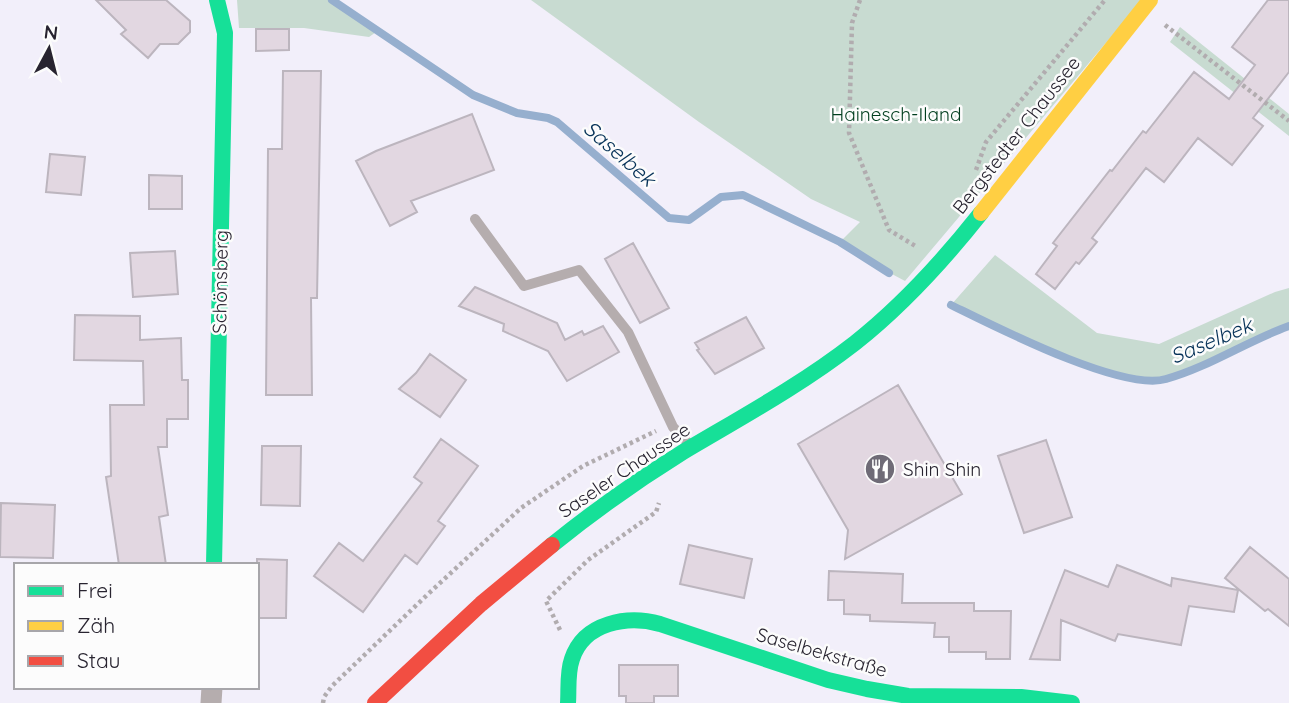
<svg xmlns="http://www.w3.org/2000/svg" width="1289" height="703" viewBox="0 0 1289 703" font-family="Quicksand,sans-serif">
<style>
.green{fill:#c8dbd1}
.lines{fill:none;stroke-linecap:round;stroke-linejoin:round}
.stream{stroke:#96afce;stroke-width:8}
.building{fill:#e2d7e1;stroke:#bcb5be;stroke-width:2}
.path{stroke:#b1acaf;stroke-width:4.5;stroke-dasharray:3.5 3.5;stroke-linecap:butt}
.lane{stroke:#b5adae;stroke-width:10}
.street{stroke:#b5adae;stroke-width:21}
.fast{stroke:#16e098;stroke-width:16}
.slow{stroke:#ffcf43;stroke-width:16}
.jam{stroke:#f24e42;stroke-width:16}
.labels{text-anchor:middle;dominant-baseline:central;stroke-width:5;stroke-linejoin:round;paint-order:stroke}
.park-label{font-size:19px;fill:#003e1e;stroke:#fcfcfc}
.street-label{font-size:19px;fill:#282430;stroke:#fcfcfc}
.poi-label{font-size:19px;fill:#282430;stroke:#fcfcfc;text-anchor:start}
.water-label{font-size:21px;font-style:italic;fill:#063258;stroke:#fcfcfc}
</style>
<rect width="100%" height="100%" fill="#f2effa"/>
<path class="green" d="M237,0H332L379,30L369,37L304,28H239Z
M531,0H1142L905,281L875,265L840,242L860,222L811,199L699,122Z
M1180,27L1289,114V136L1170,42Z
M995,255L1097,333L1159,344L1275,292L1289,288V326L1165,380L1158,381L1087,367L951,305Z"/>
<g class="lines">
<path class="stream" d="M332,0L473,95L517,113L548,118L557,122L669,218L689,220L721,197L743,195L840,242L889,273
M951,305C994,326 1122,392 1166,379C1209,367 1247,341 1289,326"/>
</g>
<path class="building" d="M96,0H166L190,21V32L178,44H160L148,58L121,34L126,30Z
M1268,0H1289V72L1253,118L1263,126L1232,165L1198,138L1164,182L1146,168L1092,238L1097,242L1079,264L1076,262L1055,289L1036,274L1057,246L1053,243L1110,170L1112,171L1143,131L1146,133L1194,72L1229,99L1255,65L1232,47Z
M256,29H289V50L256,51Z
M283,71H321L317,298H311L312,395H266L268,149H282Z
M472,114L494,170L411,201L417,212L390,226L356,161L376,151Z
M50,154L85,157L81,195L46,192Z
M149,175L182,176V209H149Z
M633,243L669,308L640,323L605,259Z
M175,251L178,294L133,297L130,253Z
M475,287L557,323L565,340L582,331L584,335L603,326L619,352L567,381L548,351L503,331L504,324L459,306Z
M75,315L140,316V340L181,338L182,380H188V419H167V447H158L168,515L159,517L166,565H119L106,477L111,476L110,405H144L143,361L74,360Z
M746,317L764,348L715,374L697,350L699,349L695,343Z
M430,354L466,380L440,417L399,389L416,373Z
M898,385L962,494L845,559L848,530L798,444Z
M441,439L478,466L438,521L445,526L417,564L405,555L363,612L314,576L339,543L363,561L422,483L414,477Z
M1046,440L1072,517L1024,533L998,456Z
M262,446H301L300,506L261,505Z
M1,503L55,505L53,558L0,557Z
M689,545L752,559L744,598L680,584Z
M1250,547L1289,579V626L1268,609L1265,611L1225,578Z
M257,559L287,560L286,618H257Z
M1117,565L1171,586L1172,578L1238,590L1234,612L1189,606L1181,645L1118,634L1115,641L1061,620L1060,660L1030,659L1065,570L1108,587Z
M829,571L903,574L902,603H974V611H1011L1010,659H986V652H949V637H934L935,623L870,621V615L844,614V600H828Z
M619,665H678V696H654V703H626V696H619Z"/>
<g class="lines">
<path class="path" d="M860,0L852,23L849,133L889,230L917,247
M1165,25L1289,121
M976,170L986,142L1105,0
M560,630L546,601L588,560L656,512L659,503
M323,703L324,697L332,686L427,595L521,508L583,466L656,431"/>
<path class="lane" d="M475,219L524,286L579,270L628,332L673,427L688,443"/>
<path class="street" d="M211,703L212,687"/>
<path class="fast" d="M552,545C594,511 638,480 683,452C742,417 801,385 855,343C903,305 943,261 981,213
M214,565L225,33L217,0
M568,703C569,689 567,673 572,659C584,622 628,615 660,624L828,680L867,689L908,696L1021,697L1072,703"/>
<path class="slow" d="M981,213L1150,0"/>
<path class="jam" d="M375,703L481,604L552,545"/>
</g>
<defs>
<g id="restaurant-disc" transform="scale(1.575)"><circle r="9.5" fill="#6f6b77" stroke="#fcfcfc"/><path d="M-5-6h1v4h1v-4h1v4h1v-4h1v5L-1.5 .5V6h-2V.5L-5-1ZM5-6V6H3V1.5H1.5Q1.5-4 5-6Z" fill="#fff"/></g>
</defs>
<g fill-rule="evenodd">
<use href="#restaurant-disc" x="880" y="469"/>
</g>
<g class="labels">
<g class="park-label">
<text x="896" y="114">Hainesch-Iland</text>
</g>
<g class="street-label">
<text transform="translate(1016 135) rotate(-52)">Bergstedter Chaussee</text>
<text transform="translate(220 282) rotate(-89)">Schönsberg</text>
<text transform="translate(624 470) rotate(-34)">Saseler Chaussee</text>
<text transform="translate(822 652) rotate(16)">Saselbekstraße</text>
</g>
<g class="poi-label">
<text x="903" y="469">Shin Shin</text>
</g>
<g class="water-label">
<text transform="translate(620 153) rotate(41)">Saselbek</text>
<text transform="translate(1211 340) rotate(-23)">Saselbek</text>
</g>
</g>
<rect x="14" y="563" width="245" height="126" fill="#fcfcfc" stroke="#a7a6aa" stroke-width="2"/>
<rect x="28" y="586" width="35" height="10" fill="#16e098" stroke="#a7a6aa" stroke-width="2"/>
<text x="77" y="598" font-size="21" fill="#282430">Frei</text>
<rect x="28" y="621" width="35" height="10" fill="#ffcf43" stroke="#a7a6aa" stroke-width="2"/>
<text x="77" y="633" font-size="21" fill="#282430">Zäh</text>
<rect x="28" y="656" width="35" height="10" fill="#f24e42" stroke="#a7a6aa" stroke-width="2"/>
<text x="77" y="668" font-size="21" fill="#282430">Stau</text>
<g transform="translate(49 49) rotate(7)" stroke="#fcfcfc" stroke-width="5" paint-order="stroke">
<path d="M0-5L12 26L0 18L-12 26Z" fill="#282430"/>
<text y="-10" font-size="19" font-weight="bold" text-anchor="middle" fill="#282430">N</text>
</g>
</svg>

What the task asks:
Each line above with the word "rect" needs to be copied.

Answer below:
<rect width="100%" height="100%" fill="#f2effa"/>
<rect x="14" y="563" width="245" height="126" fill="#fcfcfc" stroke="#a7a6aa" stroke-width="2"/>
<rect x="28" y="586" width="35" height="10" fill="#16e098" stroke="#a7a6aa" stroke-width="2"/>
<rect x="28" y="621" width="35" height="10" fill="#ffcf43" stroke="#a7a6aa" stroke-width="2"/>
<rect x="28" y="656" width="35" height="10" fill="#f24e42" stroke="#a7a6aa" stroke-width="2"/>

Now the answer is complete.